ANZ has lifted its half-year cash profit to $3.56 billion but warned subdued credit growth, competition and compliance costs would keep bank earnings under pressure “for the foreseeable future”.
Cash profit for the six months to March 31 rose 2 per cent from $3.49 billion a year earlier, although the rise was 22 per cent if the wealth and insurance businesses it has agreed to sell to IOOF and Zurich are included.
But operating income fell 0.7 per cent to $9.75 billion and chief executive officer Shayne Elliott said tough conditions would continue as Australia’s property market sagged and demand for home loans remained significantly reduced.
“While our performance this half was solid, there are headwinds facing the sector, and we are taking appropriate action,” Mr Elliott said.
“Retail banking in Australia will remain under pressure for the foreseeable future.”
The result beat expectations and shares in the bank hit a near two-month high in early trade and climbed by 2.87 cent to $27.98 at 1134 AEST, outperforming a 1.34 per cent rise for the overall financial sector.
“We’ve screwed up in the past and we’ve got to get that money back into our customers’ hands,” Mr Elliott said.
“It’s 2.6 million accounts we’ve got to rectify.”
ANZ incurred $51 million in restructuring expenses and $13 million in royal commission legal costs — bringing total legal costs to $88 million since the inquiry began.
Looking at the business, Mr Elliott admitted ANZ may have been too cautious in tightening mortgage purse strings against a backdrop of regulatory intervention, royal commission scrutiny of lending standards and falling house prices.

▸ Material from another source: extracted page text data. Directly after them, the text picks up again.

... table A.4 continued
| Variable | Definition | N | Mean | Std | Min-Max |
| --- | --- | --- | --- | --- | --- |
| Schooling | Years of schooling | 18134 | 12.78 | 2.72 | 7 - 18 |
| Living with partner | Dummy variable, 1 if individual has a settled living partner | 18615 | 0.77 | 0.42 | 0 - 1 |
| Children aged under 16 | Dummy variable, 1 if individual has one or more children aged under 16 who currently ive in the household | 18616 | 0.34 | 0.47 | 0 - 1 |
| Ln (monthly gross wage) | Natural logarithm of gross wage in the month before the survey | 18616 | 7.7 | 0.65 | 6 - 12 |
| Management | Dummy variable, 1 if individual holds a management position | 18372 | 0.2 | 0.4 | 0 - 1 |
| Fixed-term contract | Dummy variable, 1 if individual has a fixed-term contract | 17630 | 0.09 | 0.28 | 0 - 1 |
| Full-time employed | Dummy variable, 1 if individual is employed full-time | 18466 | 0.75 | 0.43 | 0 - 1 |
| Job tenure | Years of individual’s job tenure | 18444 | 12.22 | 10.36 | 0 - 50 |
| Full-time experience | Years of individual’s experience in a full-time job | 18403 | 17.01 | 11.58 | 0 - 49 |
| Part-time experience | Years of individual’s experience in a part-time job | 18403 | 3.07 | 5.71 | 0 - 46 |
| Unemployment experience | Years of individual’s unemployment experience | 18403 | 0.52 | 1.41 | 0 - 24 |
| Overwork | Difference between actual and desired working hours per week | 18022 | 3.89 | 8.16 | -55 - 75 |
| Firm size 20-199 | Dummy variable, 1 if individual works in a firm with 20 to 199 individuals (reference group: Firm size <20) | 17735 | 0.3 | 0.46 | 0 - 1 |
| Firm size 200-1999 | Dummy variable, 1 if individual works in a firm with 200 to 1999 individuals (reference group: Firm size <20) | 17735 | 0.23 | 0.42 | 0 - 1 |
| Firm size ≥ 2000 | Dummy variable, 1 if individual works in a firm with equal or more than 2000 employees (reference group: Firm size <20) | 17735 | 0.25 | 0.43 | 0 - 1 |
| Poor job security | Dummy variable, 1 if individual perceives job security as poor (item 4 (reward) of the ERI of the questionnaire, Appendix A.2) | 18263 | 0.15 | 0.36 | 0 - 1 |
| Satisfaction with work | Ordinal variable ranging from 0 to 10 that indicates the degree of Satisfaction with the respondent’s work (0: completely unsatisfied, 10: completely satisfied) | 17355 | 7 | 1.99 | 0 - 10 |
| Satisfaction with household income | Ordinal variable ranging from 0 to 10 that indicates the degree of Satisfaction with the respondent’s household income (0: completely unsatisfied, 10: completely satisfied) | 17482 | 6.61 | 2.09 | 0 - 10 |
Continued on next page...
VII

“While our decision to step back from certain segments compounded this impact, being more risk averse in the current environment is prudent,” Mr Elliott said.
“However, we do accept we could have done a better job implementing our new risk settings and are taking steps to improve processes.”
Nonetheless, UBS analysts were concerned by a rise in mortgage 30 days overdue to 2.25 per cent at March 30 from 1.8 per cent six months earlier.
“This is much more than a seasonal uptick,” UBS said in a note.
“It appears to be coming from NSW, Victoria and WA.”
ANZ’s cash profit rose 22 per cent with the inclusion of the wealth and insurance businesses it has agreed to sell to IOOF and Zurich.
Those discontinued operations lost $50 million compared to $617 million a year ago.
ANZ held its interim dividend at 80 cents, fully franked.
ANZ’S SOLID FIRST HALF
• Cash profit from continuing operations up 2 per cent to $3.57 billion
• Cash profit including discontinued operations up 22 per cent to $3.51 billion
• Cash operating income down 1 per cent to $9.75 billion
• Net profit down 5 per cent to $3.17 billion
• Interim dividend flat at 80 cents, fully franked.